Eoin Hinchy, cofundador e CEO da empresa de automação de fluxo de trabalho Tines, contou que sua equipe passou por 70 falhas durante uma iniciativa de IA ao longo de um ano, até que enfim encontraram uma iteração bem-sucedida. O maior desafio técnico foi garantir que o ambiente para a implantação dos LLMs para os clientes fosse suficientemente seguro e privado. “Houve momentos em que pensamos ter encontrado a solução, aquela funcionalidade revolucionária – apenas para perceber que precisávamos voltar à prancheta”, afirmou Hinchy.
Além da equipe responsável pelas soluções técnicas, outras áreas da organização também sofreram com os altos e baixos do projeto. Em especial, a equipe de go-to-market teve dificuldades para atuar em um ambiente de vendas competitivo, onde outros fornecedores lançavam ofertas semelhantes. A falta de sinergia entre os times de produto e vendas foi apontada como um dos maiores desafios organizacionais, exigindo diálogos e reforços constantes para que os envolvidos continuassem motivados.
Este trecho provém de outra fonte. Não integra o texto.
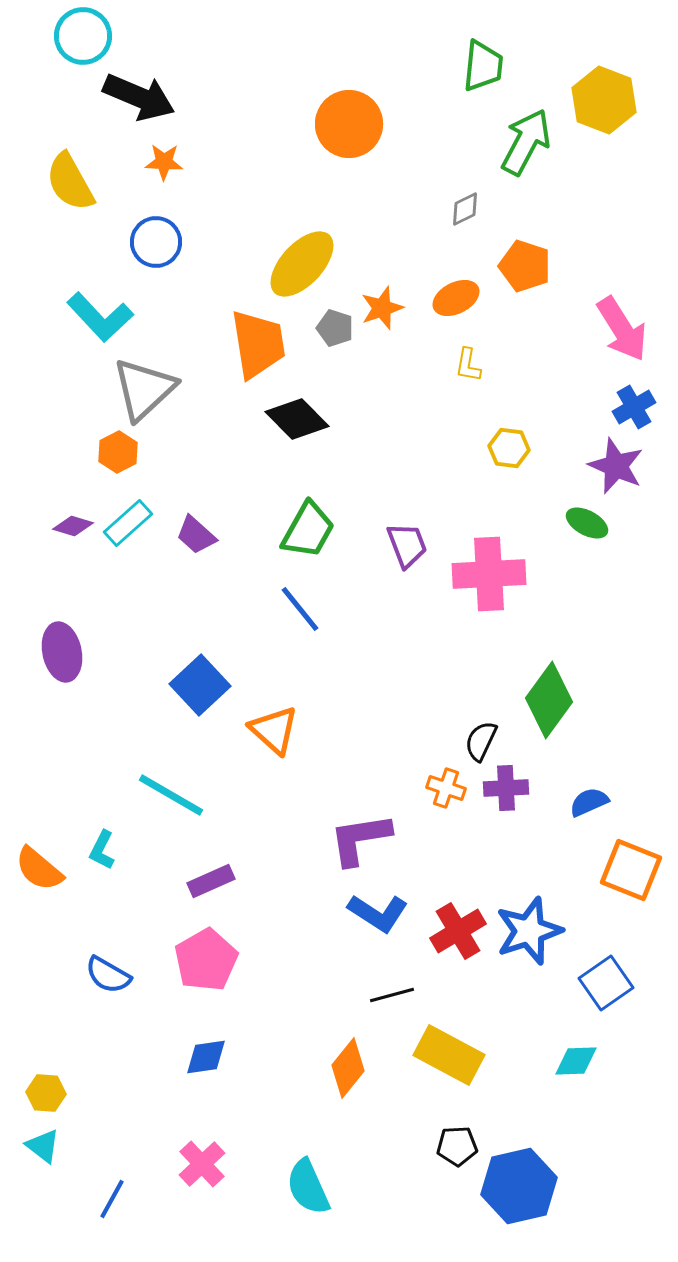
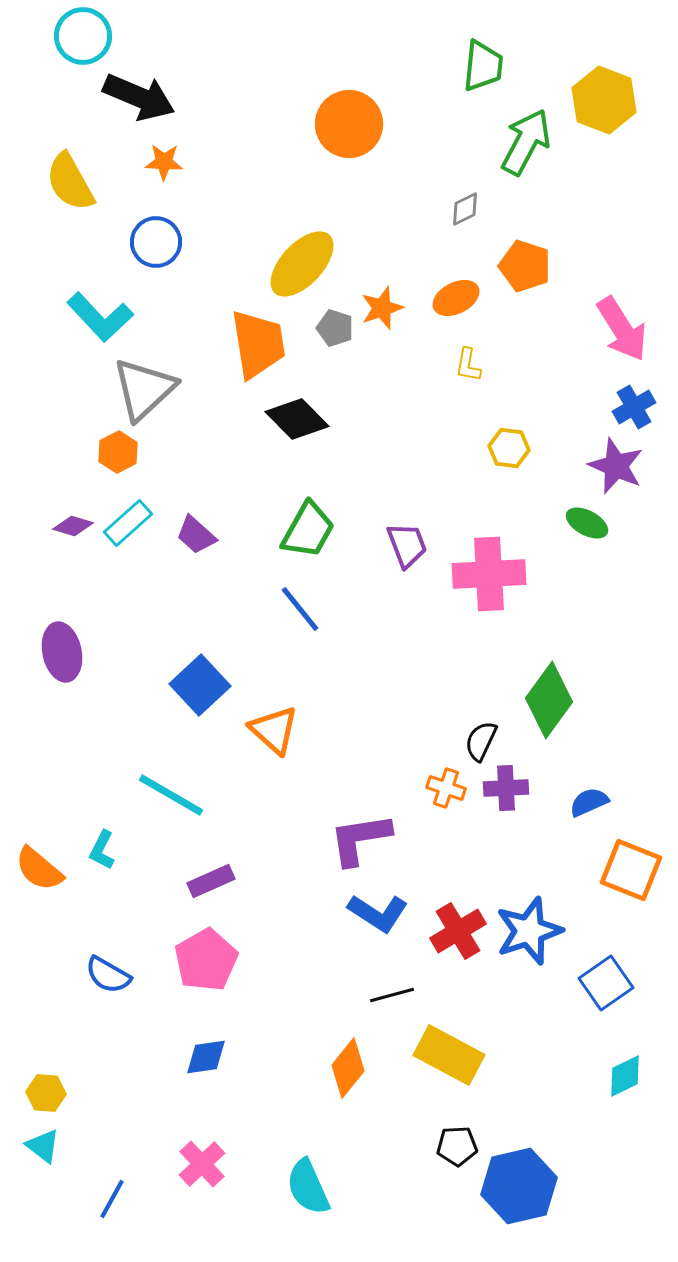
cyan diamond at (576, 1061): moved 49 px right, 15 px down; rotated 24 degrees counterclockwise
Permitir que as equipes funcionais assumam o controle
Na empresa de segurança cibernética Netskope, o diretor de segurança da informação, James Robinson, relata que já enfrentou diversas decepções com ferramentas que não entregavam os resultados técnicos esperados e com investimentos que não se concretizavam após altas expectativas. Enquanto ele e seus engenheiros permanecem motivados pelo desejo intrínseco de inovar, a equipe de governança tem se mostrado sobrecarregada, tentando aprovar novos projetos e a mais recente ferramenta de IA que alguma área deseja adotar.
Para resolver essa situação, a solução encontrada foi reestruturar os processos internos. A empresa passou a delegar as etapas iniciais de governança a unidades de negócio específicas, estabelecendo critérios claros do que deve ser feito antes que o projeto seja levado ao comitê de governança de IA.
“Estamos explorando maneiras de transferir essa responsabilidade para as unidades de negócio – por exemplo, as equipes de marketing ou de produtividade em engenharia, que estão mais interessadas e motivadas para avaliar as propostas. Assim, elas realizam a primeira análise e, quando o projeto chega à equipe de governança, resta apenas realizar uma avaliação mais aprofundada e garantir que a documentação esteja em ordem”, explica Robinson.
Essa abordagem é semelhante à estratégia sugerida por Brown a um cliente que estava enfrentando dificuldades com seu “laboratório de inovação”. A dica foi voltar às unidades de negócio para identificar desafios relevantes e, em seguida, formar equipes menores com representantes dessas áreas para desenvolver um protótipo. Em cerca de um mês, foi possível demonstrar que a IA poderia solucionar um problema específico. Apenas um mês e meio depois, a primeira versão da solução foi lançada.
No geral, a recomendação para prevenir e superar a fadiga de IA é começar pequeno. “Duas atitudes costumam ser contraproducentes: ou ceder ao medo e não fazer nada, permitindo que os concorrentes avancem, ou tentar fazer demais de uma vez e perder o foco na experimentação. O ideal é dar um passo atrás, refletir sobre em quais cenários a IA pode ser aplicada, dividir as equipes de forma funcional e trabalhar em pequenas etapas com a devida orientação”, conclui Brown. Afinal, o propósito da IA é ajudar a trabalhar de forma mais inteligente, não necessariamente com mais intensidade.